In ovarian cancer, the standard of care for women who are high-risk remains risk-reducing salpingo-oophorectomy (RRSO). There are women who want to postpone this surgery, however, and experts are searching for the optimal way to monitor these patients.
, Skates, of the Massachusetts General Hospital Cancer Center and the Biostatistics Unit, says that the best option for women who choose to postpone surgery is frequent CA125 testing with the ROCA.
OncLive: Could you provide some background information on this study?
We started this back in 2000, and at that time, we thought that early detection of ovarian cancer by repeating screening might be a better way to find the cancer in early stages than what was being done at the time. We assembled 2 cohorts, 1 was through the National Cancer Institute’s (NCI) Cancer Genetics Network, and that was the main component of that cohort—although there were additional NCI groups that contributed to that—but in total, about 2500 women.

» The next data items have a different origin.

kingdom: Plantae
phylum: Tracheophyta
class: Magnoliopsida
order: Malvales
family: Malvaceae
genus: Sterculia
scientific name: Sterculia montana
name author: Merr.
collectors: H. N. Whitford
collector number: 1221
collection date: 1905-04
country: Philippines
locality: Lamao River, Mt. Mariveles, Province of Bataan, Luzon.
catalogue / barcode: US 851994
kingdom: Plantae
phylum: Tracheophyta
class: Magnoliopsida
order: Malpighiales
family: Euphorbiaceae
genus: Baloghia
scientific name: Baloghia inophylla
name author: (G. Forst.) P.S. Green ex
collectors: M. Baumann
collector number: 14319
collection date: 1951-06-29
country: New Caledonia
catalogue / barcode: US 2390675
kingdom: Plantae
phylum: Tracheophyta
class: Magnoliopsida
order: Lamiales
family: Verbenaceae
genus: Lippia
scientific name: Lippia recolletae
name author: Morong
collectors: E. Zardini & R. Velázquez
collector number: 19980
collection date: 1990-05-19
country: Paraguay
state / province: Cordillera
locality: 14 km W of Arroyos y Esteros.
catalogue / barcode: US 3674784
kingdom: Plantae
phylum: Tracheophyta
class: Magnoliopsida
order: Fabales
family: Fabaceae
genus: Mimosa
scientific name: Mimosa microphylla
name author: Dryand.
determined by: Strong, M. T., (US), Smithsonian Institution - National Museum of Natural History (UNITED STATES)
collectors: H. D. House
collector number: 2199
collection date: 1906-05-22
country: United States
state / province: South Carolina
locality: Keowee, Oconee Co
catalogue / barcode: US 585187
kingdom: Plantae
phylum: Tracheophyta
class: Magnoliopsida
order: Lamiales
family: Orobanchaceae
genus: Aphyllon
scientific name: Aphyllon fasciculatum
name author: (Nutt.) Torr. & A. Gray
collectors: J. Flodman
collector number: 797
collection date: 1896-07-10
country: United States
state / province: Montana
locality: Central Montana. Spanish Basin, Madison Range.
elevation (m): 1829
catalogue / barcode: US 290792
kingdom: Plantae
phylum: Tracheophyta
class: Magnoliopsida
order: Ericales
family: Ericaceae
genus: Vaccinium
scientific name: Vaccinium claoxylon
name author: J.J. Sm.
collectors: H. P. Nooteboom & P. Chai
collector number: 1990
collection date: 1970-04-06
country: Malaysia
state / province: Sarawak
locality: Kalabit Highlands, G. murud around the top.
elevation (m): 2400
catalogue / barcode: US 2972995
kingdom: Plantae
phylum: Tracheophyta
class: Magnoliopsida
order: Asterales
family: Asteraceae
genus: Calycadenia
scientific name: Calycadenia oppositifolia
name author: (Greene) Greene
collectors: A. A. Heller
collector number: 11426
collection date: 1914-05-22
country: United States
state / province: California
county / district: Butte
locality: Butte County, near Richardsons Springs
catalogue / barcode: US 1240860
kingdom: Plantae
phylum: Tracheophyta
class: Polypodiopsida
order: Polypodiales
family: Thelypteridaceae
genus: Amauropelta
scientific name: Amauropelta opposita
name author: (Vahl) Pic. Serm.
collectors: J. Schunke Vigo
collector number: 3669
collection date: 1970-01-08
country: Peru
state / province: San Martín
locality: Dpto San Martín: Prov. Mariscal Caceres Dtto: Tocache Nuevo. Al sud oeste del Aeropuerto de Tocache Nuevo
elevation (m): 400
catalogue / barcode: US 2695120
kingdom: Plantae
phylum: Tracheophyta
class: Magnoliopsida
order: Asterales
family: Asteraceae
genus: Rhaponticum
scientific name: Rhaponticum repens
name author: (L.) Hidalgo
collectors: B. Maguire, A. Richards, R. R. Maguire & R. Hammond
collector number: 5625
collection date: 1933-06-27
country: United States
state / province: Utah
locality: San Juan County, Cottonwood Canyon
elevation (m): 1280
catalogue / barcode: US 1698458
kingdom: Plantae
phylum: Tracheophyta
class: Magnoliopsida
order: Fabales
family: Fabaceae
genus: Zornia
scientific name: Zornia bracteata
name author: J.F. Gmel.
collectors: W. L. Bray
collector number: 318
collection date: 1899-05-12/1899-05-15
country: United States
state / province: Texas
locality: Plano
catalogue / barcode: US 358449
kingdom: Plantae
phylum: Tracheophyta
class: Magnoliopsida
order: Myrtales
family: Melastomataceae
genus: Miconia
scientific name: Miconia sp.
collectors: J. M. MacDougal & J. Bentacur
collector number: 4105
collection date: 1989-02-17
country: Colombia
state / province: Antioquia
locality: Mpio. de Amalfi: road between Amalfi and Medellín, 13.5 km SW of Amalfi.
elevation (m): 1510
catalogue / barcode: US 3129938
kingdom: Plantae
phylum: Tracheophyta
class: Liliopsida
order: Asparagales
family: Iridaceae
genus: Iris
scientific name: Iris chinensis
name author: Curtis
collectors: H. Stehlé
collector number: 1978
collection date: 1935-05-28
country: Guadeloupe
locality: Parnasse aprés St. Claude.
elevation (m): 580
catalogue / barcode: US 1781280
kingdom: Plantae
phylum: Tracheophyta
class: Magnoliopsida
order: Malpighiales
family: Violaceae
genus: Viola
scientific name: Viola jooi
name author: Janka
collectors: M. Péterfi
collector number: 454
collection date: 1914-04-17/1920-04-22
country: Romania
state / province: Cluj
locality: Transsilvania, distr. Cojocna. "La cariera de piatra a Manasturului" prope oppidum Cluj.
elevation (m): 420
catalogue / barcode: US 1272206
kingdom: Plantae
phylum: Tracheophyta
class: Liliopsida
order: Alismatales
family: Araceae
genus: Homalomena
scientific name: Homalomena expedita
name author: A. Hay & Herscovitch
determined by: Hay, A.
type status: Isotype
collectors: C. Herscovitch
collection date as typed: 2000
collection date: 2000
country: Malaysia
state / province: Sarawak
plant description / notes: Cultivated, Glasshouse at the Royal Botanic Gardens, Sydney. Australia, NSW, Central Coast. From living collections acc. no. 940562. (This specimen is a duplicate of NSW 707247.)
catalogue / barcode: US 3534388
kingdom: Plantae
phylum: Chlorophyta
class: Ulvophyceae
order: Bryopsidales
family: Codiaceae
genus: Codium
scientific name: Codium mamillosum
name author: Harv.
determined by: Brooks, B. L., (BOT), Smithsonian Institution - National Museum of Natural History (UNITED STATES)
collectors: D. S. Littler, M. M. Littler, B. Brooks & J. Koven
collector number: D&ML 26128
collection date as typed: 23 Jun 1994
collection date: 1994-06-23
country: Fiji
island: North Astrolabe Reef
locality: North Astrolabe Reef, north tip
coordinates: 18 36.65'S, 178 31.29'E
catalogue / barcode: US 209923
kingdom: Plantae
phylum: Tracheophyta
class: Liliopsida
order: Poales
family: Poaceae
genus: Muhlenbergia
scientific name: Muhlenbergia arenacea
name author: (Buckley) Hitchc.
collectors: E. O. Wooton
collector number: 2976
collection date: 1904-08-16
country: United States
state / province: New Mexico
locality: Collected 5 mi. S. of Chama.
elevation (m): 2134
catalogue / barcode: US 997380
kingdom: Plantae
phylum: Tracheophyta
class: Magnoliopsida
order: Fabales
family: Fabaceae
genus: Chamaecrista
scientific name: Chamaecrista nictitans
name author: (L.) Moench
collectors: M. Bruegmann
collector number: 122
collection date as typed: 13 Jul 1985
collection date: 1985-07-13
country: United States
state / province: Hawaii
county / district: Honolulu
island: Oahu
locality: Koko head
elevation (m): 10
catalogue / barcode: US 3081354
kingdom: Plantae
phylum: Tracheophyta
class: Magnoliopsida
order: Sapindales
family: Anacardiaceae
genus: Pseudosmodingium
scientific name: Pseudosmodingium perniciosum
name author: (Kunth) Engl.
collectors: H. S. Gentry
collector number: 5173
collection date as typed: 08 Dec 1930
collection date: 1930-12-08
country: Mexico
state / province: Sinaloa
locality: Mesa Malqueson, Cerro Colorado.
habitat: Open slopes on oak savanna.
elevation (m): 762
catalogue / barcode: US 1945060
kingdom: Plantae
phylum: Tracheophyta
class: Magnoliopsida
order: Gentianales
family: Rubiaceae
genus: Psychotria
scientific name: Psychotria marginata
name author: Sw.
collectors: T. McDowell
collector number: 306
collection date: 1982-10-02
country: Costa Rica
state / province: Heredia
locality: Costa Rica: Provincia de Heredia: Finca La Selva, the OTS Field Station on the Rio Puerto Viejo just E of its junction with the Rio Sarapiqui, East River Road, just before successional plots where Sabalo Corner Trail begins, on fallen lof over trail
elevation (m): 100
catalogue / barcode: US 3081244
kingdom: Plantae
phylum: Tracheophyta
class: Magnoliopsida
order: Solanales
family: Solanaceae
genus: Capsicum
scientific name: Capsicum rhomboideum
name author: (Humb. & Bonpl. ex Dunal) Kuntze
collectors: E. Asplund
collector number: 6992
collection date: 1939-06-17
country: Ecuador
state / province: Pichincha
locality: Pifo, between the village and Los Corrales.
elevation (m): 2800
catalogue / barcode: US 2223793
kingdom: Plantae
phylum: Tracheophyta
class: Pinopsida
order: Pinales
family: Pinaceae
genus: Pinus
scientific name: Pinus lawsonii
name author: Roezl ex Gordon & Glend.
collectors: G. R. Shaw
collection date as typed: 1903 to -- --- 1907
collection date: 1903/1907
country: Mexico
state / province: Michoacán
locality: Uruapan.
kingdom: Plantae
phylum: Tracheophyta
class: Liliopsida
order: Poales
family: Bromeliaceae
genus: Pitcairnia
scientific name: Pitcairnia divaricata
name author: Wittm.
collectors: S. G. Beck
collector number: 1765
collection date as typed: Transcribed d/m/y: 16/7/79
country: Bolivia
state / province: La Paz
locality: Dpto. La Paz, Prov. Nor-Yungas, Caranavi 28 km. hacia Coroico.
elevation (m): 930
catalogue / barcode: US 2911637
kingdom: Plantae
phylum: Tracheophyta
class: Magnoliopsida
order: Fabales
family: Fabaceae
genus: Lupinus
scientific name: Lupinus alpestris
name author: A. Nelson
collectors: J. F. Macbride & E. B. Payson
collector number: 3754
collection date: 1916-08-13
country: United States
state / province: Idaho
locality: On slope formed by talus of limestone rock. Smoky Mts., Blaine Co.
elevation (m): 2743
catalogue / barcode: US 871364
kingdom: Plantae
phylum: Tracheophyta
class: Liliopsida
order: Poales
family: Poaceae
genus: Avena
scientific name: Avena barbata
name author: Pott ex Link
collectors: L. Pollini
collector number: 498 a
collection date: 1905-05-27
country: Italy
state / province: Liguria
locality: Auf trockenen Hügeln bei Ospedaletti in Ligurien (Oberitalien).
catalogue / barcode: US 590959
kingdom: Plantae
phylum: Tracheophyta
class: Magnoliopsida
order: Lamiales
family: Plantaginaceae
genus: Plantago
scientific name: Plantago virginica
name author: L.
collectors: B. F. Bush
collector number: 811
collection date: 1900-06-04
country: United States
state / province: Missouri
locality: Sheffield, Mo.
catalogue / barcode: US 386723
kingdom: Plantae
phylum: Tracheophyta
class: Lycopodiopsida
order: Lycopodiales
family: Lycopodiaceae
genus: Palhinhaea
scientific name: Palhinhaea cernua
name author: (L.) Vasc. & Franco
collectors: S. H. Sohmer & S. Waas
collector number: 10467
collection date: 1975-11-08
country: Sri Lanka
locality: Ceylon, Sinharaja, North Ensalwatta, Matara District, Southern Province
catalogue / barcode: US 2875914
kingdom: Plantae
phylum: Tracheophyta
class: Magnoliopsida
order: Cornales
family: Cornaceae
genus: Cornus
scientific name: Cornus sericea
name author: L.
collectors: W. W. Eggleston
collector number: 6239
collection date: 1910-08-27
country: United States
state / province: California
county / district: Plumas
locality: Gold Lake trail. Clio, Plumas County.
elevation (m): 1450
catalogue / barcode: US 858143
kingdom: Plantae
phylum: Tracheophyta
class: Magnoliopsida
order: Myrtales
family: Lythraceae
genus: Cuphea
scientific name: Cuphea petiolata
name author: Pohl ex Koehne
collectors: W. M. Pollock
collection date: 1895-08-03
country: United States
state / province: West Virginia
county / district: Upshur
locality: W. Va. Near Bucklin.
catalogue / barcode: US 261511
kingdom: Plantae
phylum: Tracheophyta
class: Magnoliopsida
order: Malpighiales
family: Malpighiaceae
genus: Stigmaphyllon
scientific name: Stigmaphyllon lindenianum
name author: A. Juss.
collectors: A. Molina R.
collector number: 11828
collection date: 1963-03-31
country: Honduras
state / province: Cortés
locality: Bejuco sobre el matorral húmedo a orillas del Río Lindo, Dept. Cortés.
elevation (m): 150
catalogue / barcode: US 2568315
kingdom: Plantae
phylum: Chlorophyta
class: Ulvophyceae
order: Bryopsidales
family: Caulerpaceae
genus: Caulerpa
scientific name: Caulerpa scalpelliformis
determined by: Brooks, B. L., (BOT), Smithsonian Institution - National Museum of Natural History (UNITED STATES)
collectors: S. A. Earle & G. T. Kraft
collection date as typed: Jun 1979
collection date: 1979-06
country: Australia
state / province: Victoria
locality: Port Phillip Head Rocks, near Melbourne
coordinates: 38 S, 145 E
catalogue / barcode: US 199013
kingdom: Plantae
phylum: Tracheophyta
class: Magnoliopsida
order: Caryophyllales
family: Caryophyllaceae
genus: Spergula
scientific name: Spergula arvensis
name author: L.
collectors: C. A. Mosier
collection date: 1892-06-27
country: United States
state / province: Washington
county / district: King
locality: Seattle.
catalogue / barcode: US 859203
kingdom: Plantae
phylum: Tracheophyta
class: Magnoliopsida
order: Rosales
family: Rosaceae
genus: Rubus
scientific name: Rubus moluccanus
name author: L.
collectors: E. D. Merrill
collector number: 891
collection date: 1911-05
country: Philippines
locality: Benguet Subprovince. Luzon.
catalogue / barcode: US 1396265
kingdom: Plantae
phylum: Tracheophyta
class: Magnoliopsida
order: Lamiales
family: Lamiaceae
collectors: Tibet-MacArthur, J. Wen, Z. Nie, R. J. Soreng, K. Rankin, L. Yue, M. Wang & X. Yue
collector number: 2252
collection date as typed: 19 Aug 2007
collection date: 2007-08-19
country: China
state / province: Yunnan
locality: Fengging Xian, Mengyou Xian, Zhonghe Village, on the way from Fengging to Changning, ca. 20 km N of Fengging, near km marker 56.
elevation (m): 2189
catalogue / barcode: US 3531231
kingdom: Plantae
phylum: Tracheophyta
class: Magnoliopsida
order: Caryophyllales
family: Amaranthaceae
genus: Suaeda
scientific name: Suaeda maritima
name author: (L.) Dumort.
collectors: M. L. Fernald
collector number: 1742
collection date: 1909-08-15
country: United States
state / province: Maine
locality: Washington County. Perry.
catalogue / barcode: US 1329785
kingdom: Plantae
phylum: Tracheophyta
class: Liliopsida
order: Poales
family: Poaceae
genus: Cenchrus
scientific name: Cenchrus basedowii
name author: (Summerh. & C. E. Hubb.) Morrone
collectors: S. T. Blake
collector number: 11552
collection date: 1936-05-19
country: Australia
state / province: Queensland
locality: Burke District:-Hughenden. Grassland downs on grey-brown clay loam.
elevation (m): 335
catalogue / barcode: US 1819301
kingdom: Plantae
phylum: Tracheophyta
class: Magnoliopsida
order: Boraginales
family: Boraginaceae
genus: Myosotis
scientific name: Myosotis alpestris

Around the same time, the Gynecologic Oncology Group (GOG) was planning a study in women who were choosing between prophylactic oophorectomy and surveillance. The surveillance arm used this longitudinal CA125 approach that I developed in the late 1990s. GOG began this study in 2003 and enrolled about 1500 women—so in total we had about 4000 women.
What do you want community oncologists to take away from this report?
The first thing I want to emphasize, is that this isn't, in any way, shape, or form, a replacement for RRSO. That is still the standard of care and still gives the patient far better protection. However, if, for whatever reason, the patient decides not to undergo immediate preventative surgery, then this is a better option for finding ovarian cancer early, or, reducing the risk of diagnosis for advanced ovarian cancer.